The meeting, which drew delegates from nearly 180 countries, is the fifth and final UN session this year to lay ground for December's Climate Change Conference in Copenhagen.
That upcoming meeting is tasked with reaching a new deal on climate change to replace the Kyoto Protocol, the existing binding deal fighting global warming that expires in 2012.
At the opening ceremony of the meeting, Yvo de Boer, the UN climate chief, noted that the fourth UN climate change talks held in Bangkok saw "increasing convergence, streamlining of text and narrowing down of options."
"The good work begun in Bangkok needs to be continued here in Barcelona, especially with regard to preparing the ground for prompt implementation now and up to 2012," he said.
The UN official said developing countries need urgent assistance in climate change abatement. He said that a successful agreed outcome also means clarity on long-term financing and prompt start-up financing at Copenhagen to unleash urgent action in developing countries.
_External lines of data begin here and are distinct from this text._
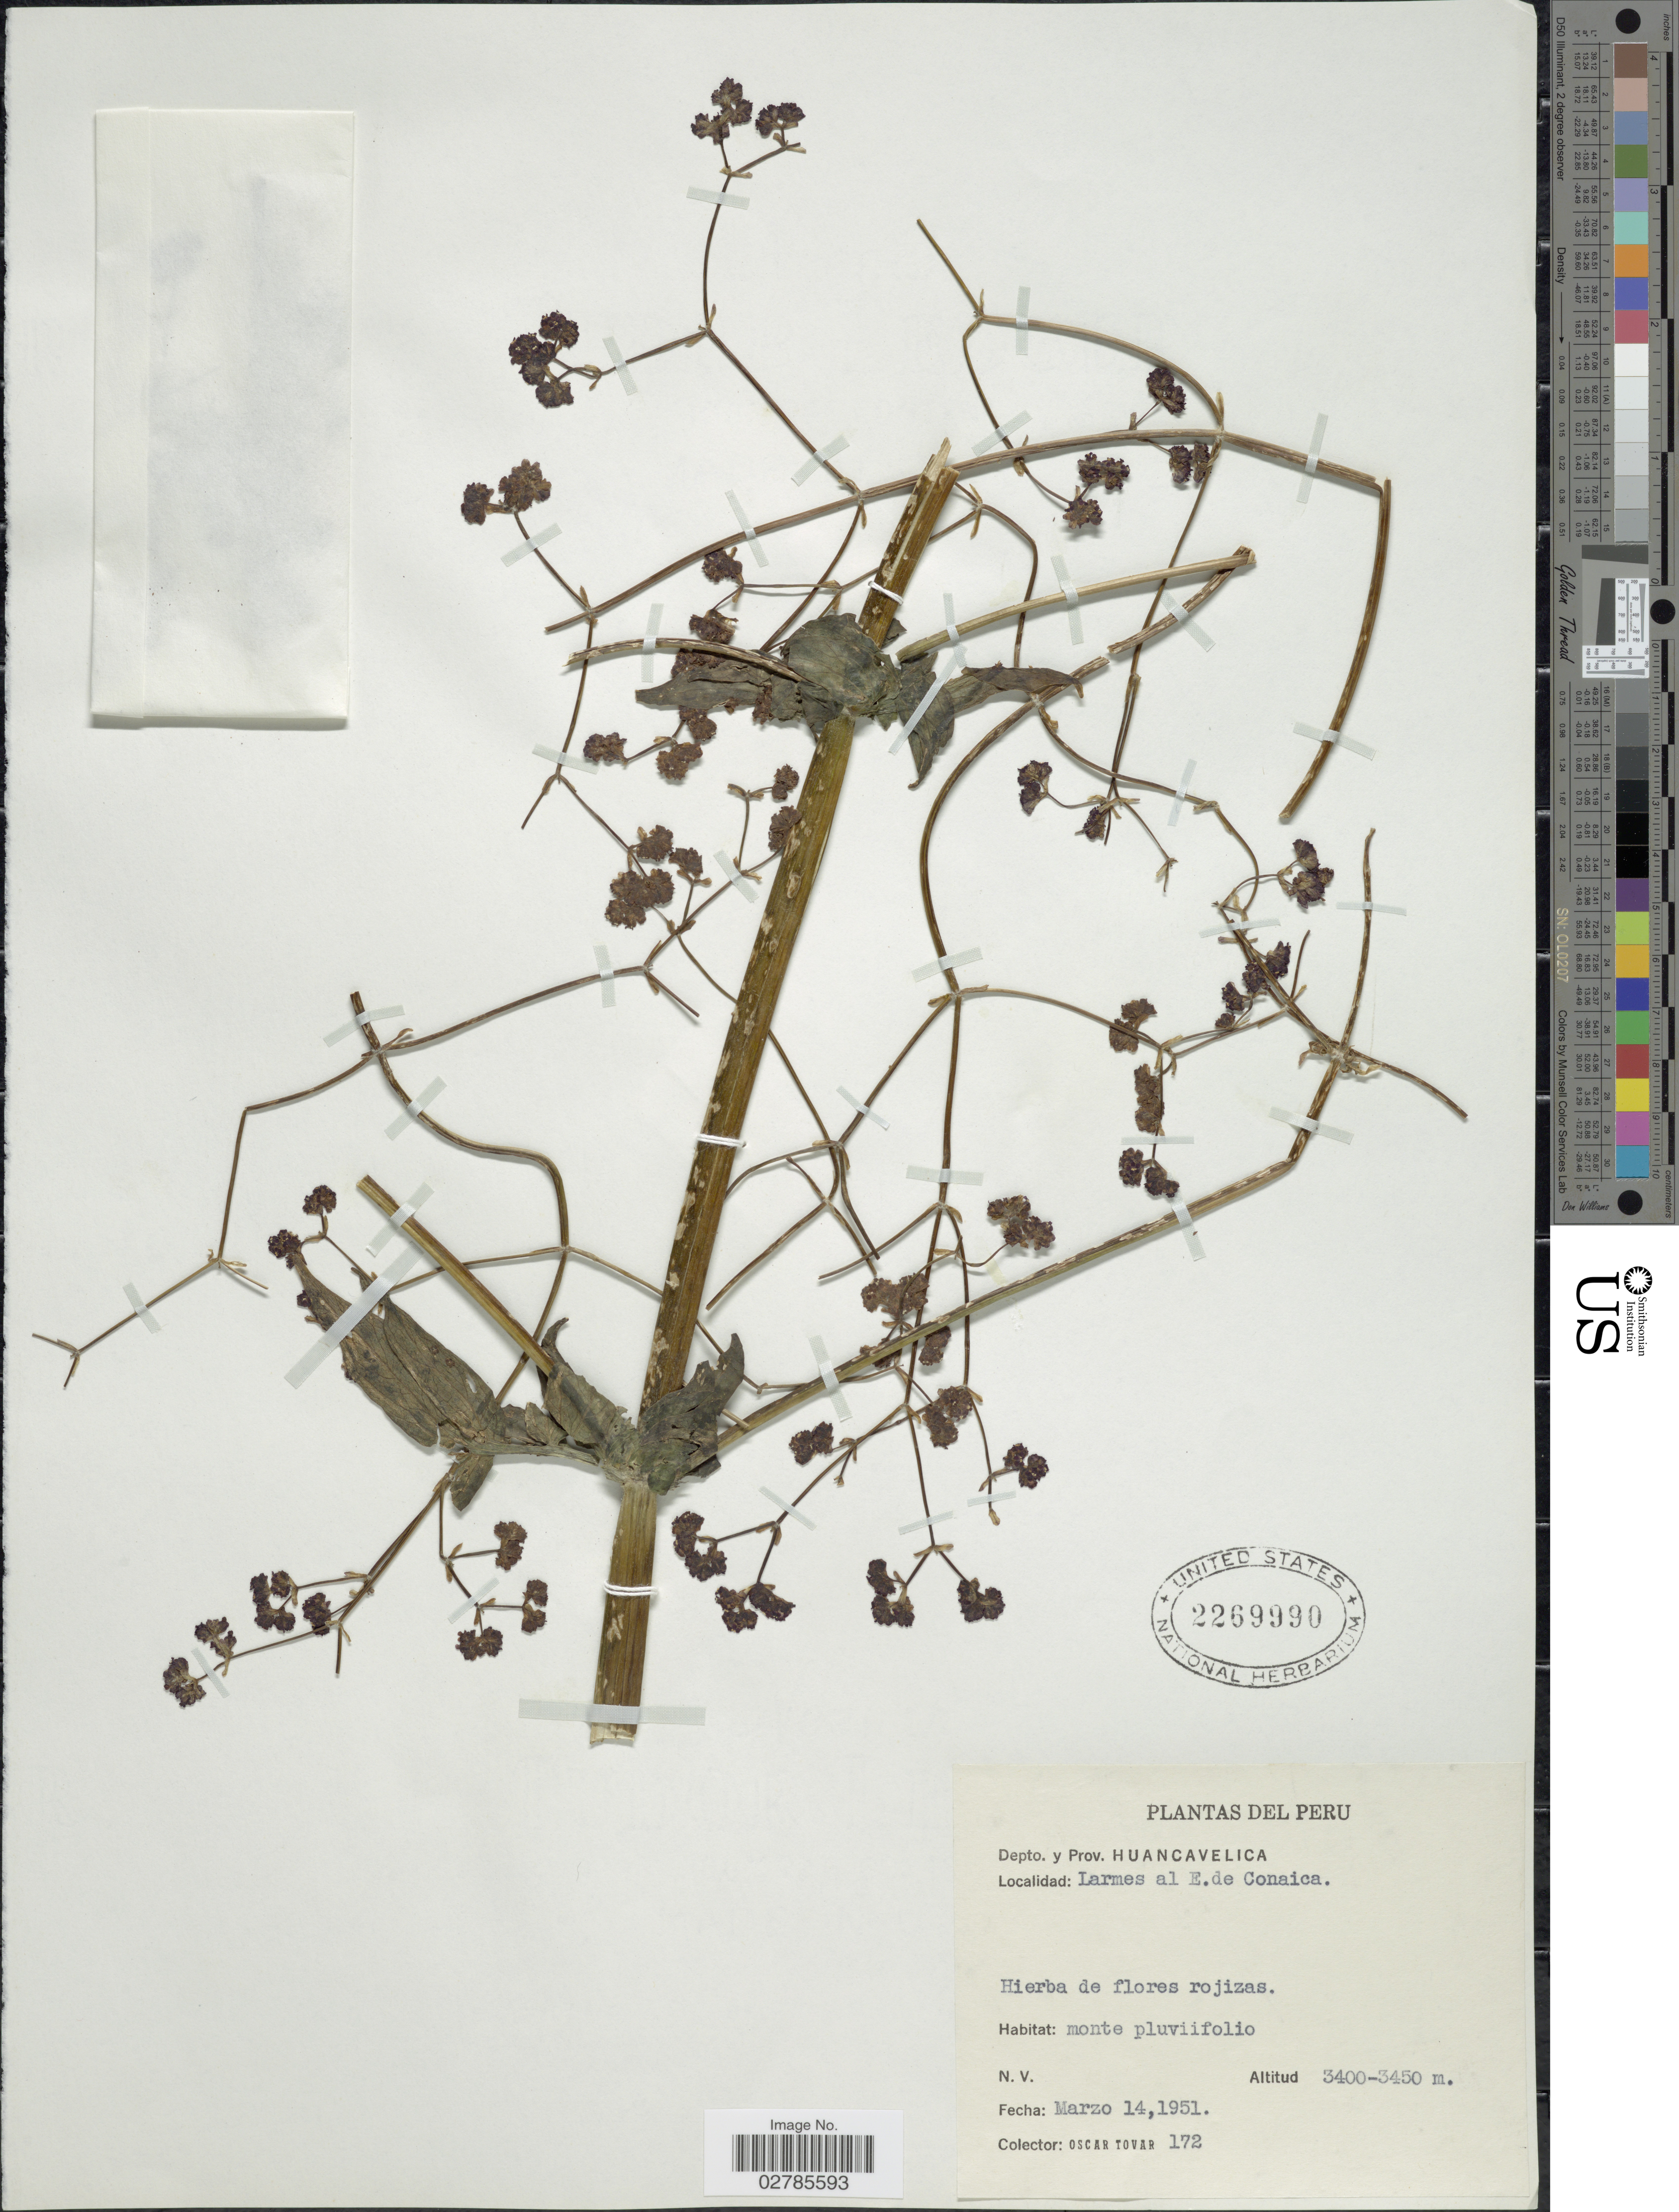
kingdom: Plantae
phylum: Tracheophyta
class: Magnoliopsida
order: Dipsacales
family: Caprifoliaceae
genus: Valeriana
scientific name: Valeriana sp.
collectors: Ó. Tovar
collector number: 172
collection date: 1951-03-14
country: Peru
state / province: Huancavelica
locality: Depto. y Prov. Huancavelica, Larmes al E. de Conaica.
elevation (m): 3400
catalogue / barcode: US 2269990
At the same occasion, Connie Hedegaard, the Danish minister of climate and energy, emphasized the importance of sealing a deal in Copenhagen, saying "the world is watching. The world is waiting."
"Our ambition must be not to accept a compromise that comes short of what science has told us in clear and compelling terms: Not to accept some short political statement or hollow declaration," she said.
Spanish Deputy Prime Minister Maria Teresa Fernandez de la Vegaurged both developed and developing countries to join efforts because climate change was the biggest challenge facing mankind and no one can act unilaterally.
"We have resources and means and there are no reason for failure," she said.
During the five-day meeting in Barcelona, about 4000 negotiators and observers will try to draw up a text that will hopefully lead to a final agreement in Copenhagen.
Among the difficulties faced are those of to what levels greenhouse gases should be cut and how much funding developed countries should offer to help developing countries mitigate and adapt to the impact of climate change.